Although there seems to be a renewed effort to utilize mood altering drugs and psychedelic drugs for treatment of patience for various psychological disturbances and disorders (reviewed above), none of these published studies or clinical trials has mentioned the potential stroke-like effects of these drugs. The psychedelic drugs, in these clinical trials, all result in numerous adverse brain circulatory actions in numerous mammals when studied in living animals and on diverse isolated cerebral blood vessels from these mammals, including sub-human primates. We believe, strongly, that in view of the findings reviewed, herein, caution must be exercised on patients entered into clinical trials employing psychedelic or mood-altering drugs. At the very least, effects on brain circulation and metabolism using sophisticated physiological monitoring techniques, such as 31Phosphorus nuclear magnetic resonance spectroscopy (31P- NMR), near-infrared spectroscopy, magnetic resonance imaging spectroscopy (MRI) as well as fast- MRI spectroscopy to record localized cerebral blood flows and cell metabolism in the brain, must be monitored to protect all patients from potential stroke-like effects of the psychedelic drugs and their analogs. Lastly, in view of our findings, it would be propitious for all investigators and psychiatrists who plan to test psychedelic drugs that blood ionized Mg levels are closely monitored, and if found to be low, the mood-altering drugs should only be administered with extreme caution.’

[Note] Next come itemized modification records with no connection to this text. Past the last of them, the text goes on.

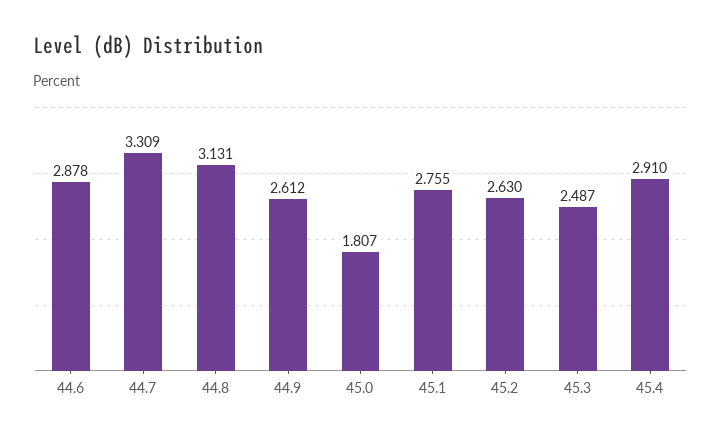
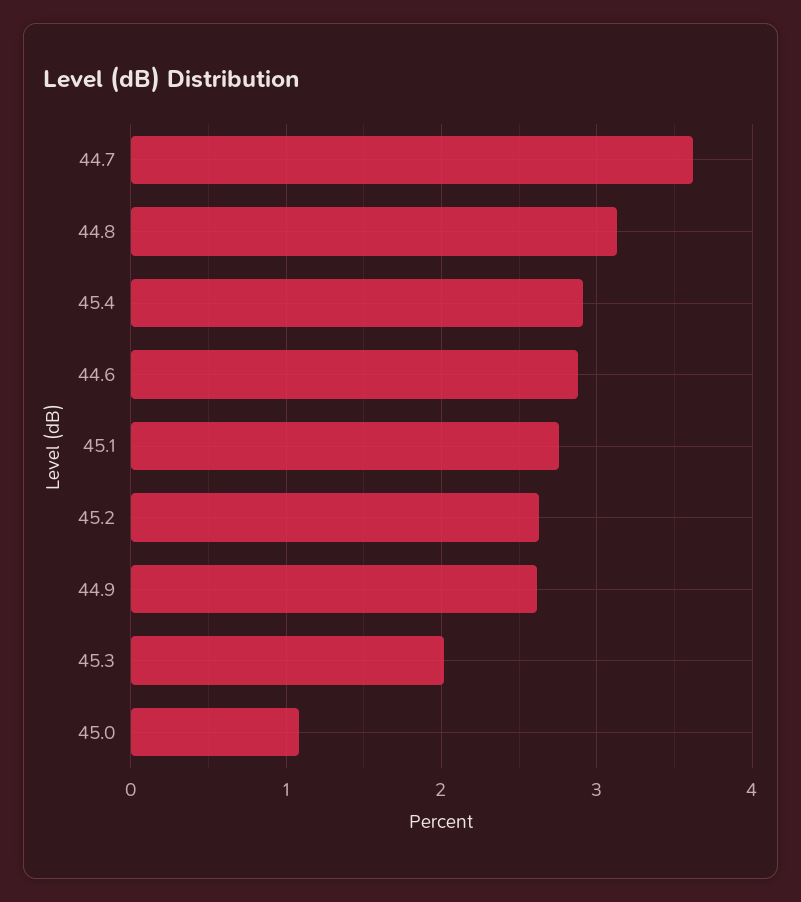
  {
    "44.6": 2.878,
-   "44.7": 3.309,
+   "44.7": 3.6,
    "44.8": 3.131,
    "44.9": 2.612,
-   "45.0": 1.807,
+   "45.0": 1.1,
    "45.1": 2.755,
    "45.2": 2.63,
-   "45.3": 2.487,
+   "45.3": 2,
    "45.4": 2.91
  }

This begs the question: Do you even know your magnesium status? Most people don’t, and it’s a difficult thing to ascertain. While certain labs (specifically Magnesium RBC) can be useful if interpreted by someone who knows of these issues, it isn’t definitive. Other more practical tests might also need to be used, such as determining ones tolerance for magnesium (intolerance being another cue as to deficiency).

If you are engaging with psychedelics and/or plant medicines and do not know your magnesium status, it’s a good time to pause and dig in deeper.